Wynn’s new press aide works through the pain

Eriade Hunter doesn’t think she’s unique, but the scars on her body tell a different story.

Her right knee blew out while she was trying out for a semi-professional basketball team, inspiring an impressive scar. Her left Achilles tendon couldn’t survive another game of basketball and popped during a practice. She wears the evidence of it on her skin. And a vertical scar bisecting her left forearm will forever remind her of an unnerving car accident almost two years ago.

But, through all her injuries, the new press secretary for Rep. Albert Wynn (D-Md.) has worked through the pain.

During her first year of law school at American University, she was in a car crash. “I was there [in classes] on my OxyContin,” she said. “I really didn’t want to miss anything.” The same goes for her knee. “I went to Miami for the Super Bowl with my knee brace,” she said. “I just matched my outfits to it.”

For Hunter, the scars are just reminders of where she’s been. “It’s not like I died,” she said. “I just had an injury.”

She approaches life with the same matter-of-fact attitude and positive disposition. That might have helped her turn her summer internship into a full-time job with Wynn.

Hunter, a native Californian who stands 5 feet 11 inches tall, said that, in some ways, she’s just typical — if being a congressional press secretary, former hoops star, accountant and law student is ordinary. She also worked for the judge presiding over the I. Lewis “Scooter” Libby trial.

“I’ve been a lot of things, but this is new to me,” Hunter said.

She first came to D.C. when she was 17 to try out for the basketball team at Howard University. She not only made the team as a walk-on but received a scholarship. Still, she thought about walking away from it.

“I was just going to leave because I was so traumatized by the East Coast,” Hunter said. She’s only partially joking. After all, D.C. is a long way from sublime San Diego. “It was just so cold,” she said. “Here I had to experience seasons and snow.”

She also missed her five sisters, the youngest of whom was 11 when she left. “I’m in a parental role with my sisters because my dad wasn’t around much, so I felt bad,” she said.

Her father is Jamaican and her mother is white, a fact that shaped her early life and her character.

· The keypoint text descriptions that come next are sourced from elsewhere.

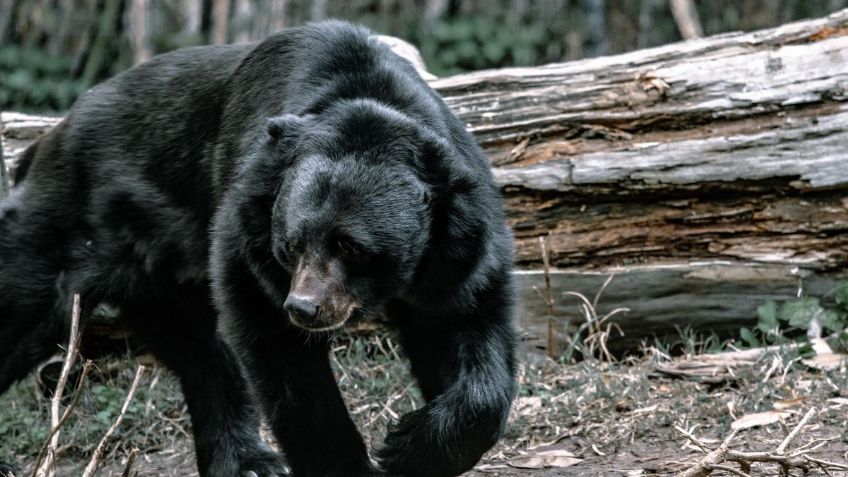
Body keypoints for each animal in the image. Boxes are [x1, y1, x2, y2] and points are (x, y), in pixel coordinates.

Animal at [0, 20, 516, 474]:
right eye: (291, 244)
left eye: (351, 246)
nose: (304, 308)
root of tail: (46, 140)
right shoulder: (248, 233)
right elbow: (282, 358)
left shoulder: (458, 249)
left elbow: (468, 330)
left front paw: (410, 446)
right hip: (66, 227)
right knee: (24, 307)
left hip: (159, 276)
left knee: (202, 354)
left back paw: (247, 462)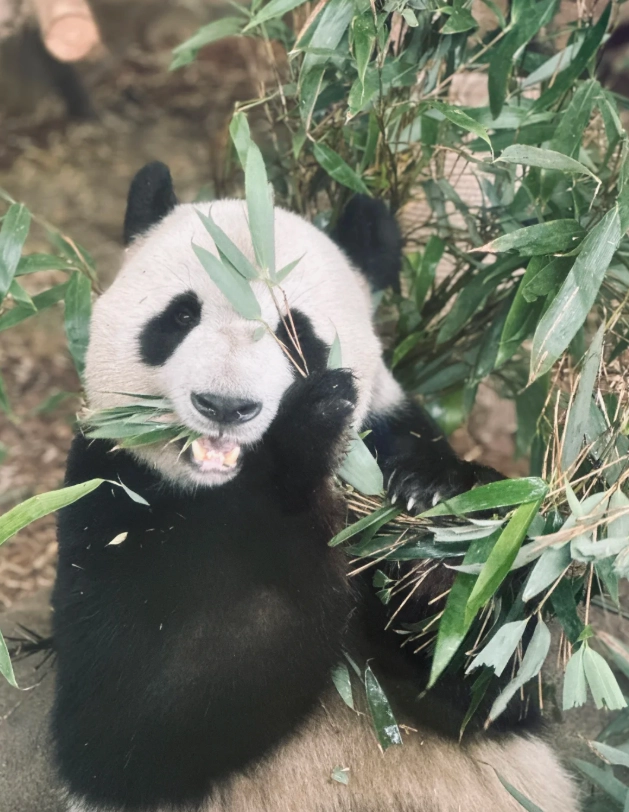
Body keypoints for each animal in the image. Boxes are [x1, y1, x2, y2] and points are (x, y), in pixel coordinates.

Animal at [50, 162, 579, 812]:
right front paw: (303, 435)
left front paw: (435, 522)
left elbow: (489, 686)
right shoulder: (107, 499)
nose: (225, 406)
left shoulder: (390, 434)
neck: (214, 492)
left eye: (293, 332)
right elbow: (134, 718)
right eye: (180, 317)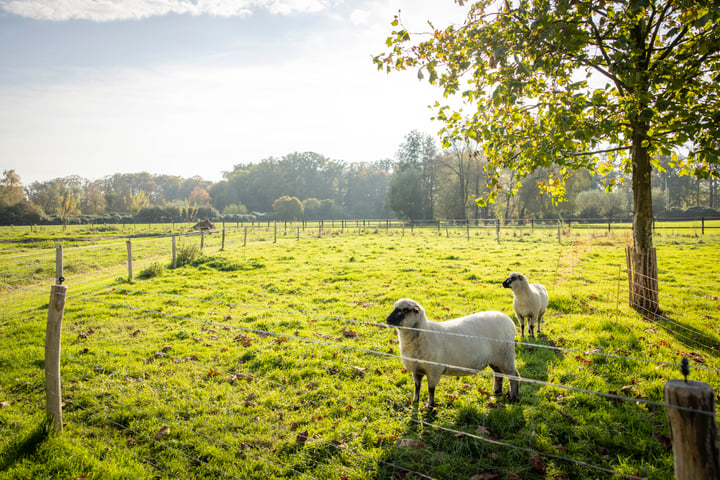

After they married, Hunter’s mom became estranged from her family because of her husband’s race. Hunter confessed that the experience left a different kind of scar altogether. “I was basically rejected by the white side,” she said. “It was hard.”

Racial issues are complicated, Hunter said, with a pained look on her face that suggested she understands more than most:
“When I was little I didn’t know what box to check. Was I white or was I black?”

From then on, on her dad’s advice, she checked the “black” box — a fact that Hunter said helped her get a scholarship from Howard and graduate with a degree in administration of justice.

Out of college, the next step was to try out for professional basketball teams, both in the States and in Europe. She was devastated when she didn’t get any of them. With time, her perspective changed.

“I just wanted to go to Europe. It didn’t work out, but I’ve traveled to many areas of the world since then,” she said.

The spirit of the woman who had grown up being the MVP and running track in the Junior Olympics was intact, but it needed to be reinvented.

“It was a wake-up call. Like, ‘Hello, you can’t do this anymore. You just simply cannot do everything,’” Hunter said.
The new aide pushes herself by trying new things. “Just because it’s not on your list of things to do in life, you just have to go with it,” she said.

Hunter stays in shape with yoga and, despite the injuries, she can’t seem to stay away from a few games of pickup basketball.

Two nights a week she heads off to her law class. By day, she reads manuals on how to deal with the press. True to form, she is decidedly positive about her new position: “I think this is meant to be.”